**AVAILABLE RECORDS:**
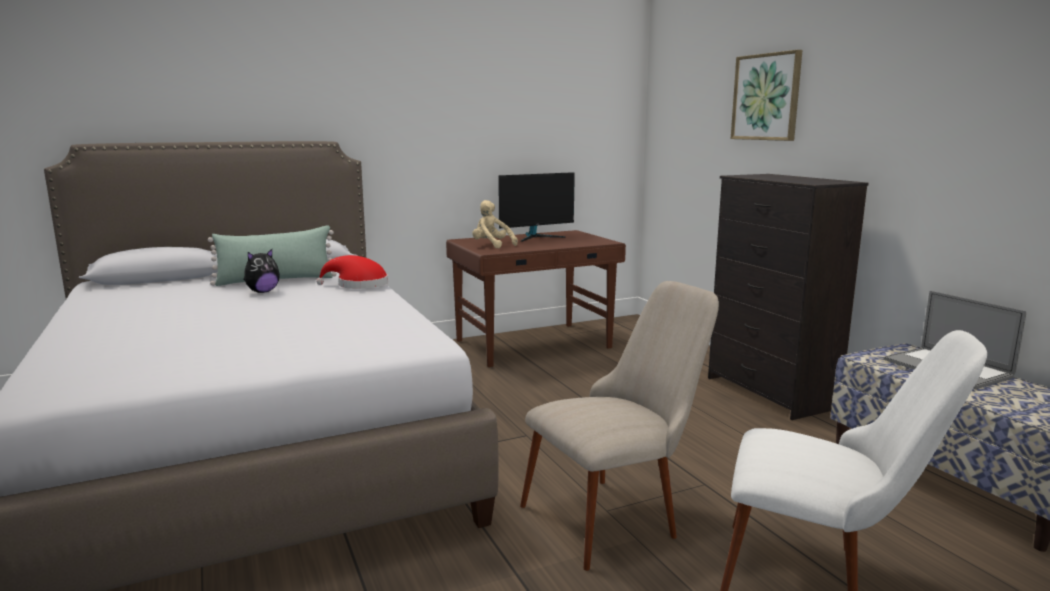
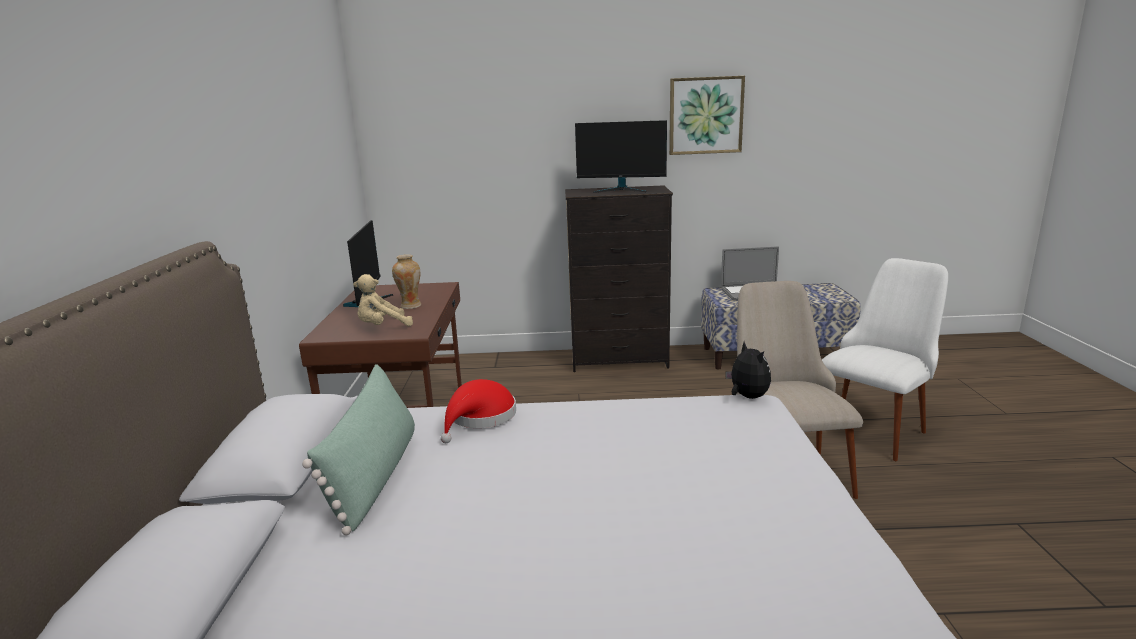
camera: 65 degrees left, 5 degrees up
plush toy [244,249,280,293] -> plush toy moved to [725,341,771,399]
picture [731,50,803,141] -> picture moved to [669,76,745,155]
none -> vase [392,254,421,309]
none -> monitor [575,120,667,193]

**ABOUT THIS EXERCISE:**
The whole listing above is to be printed again exactly; pictures stay out of it.

**TASK RESULT:**
camera: 65 degrees left, 5 degrees up
plush toy [244,249,280,293] -> plush toy moved to [725,341,771,399]
picture [731,50,803,141] -> picture moved to [669,76,745,155]
none -> vase [392,254,421,309]
none -> monitor [575,120,667,193]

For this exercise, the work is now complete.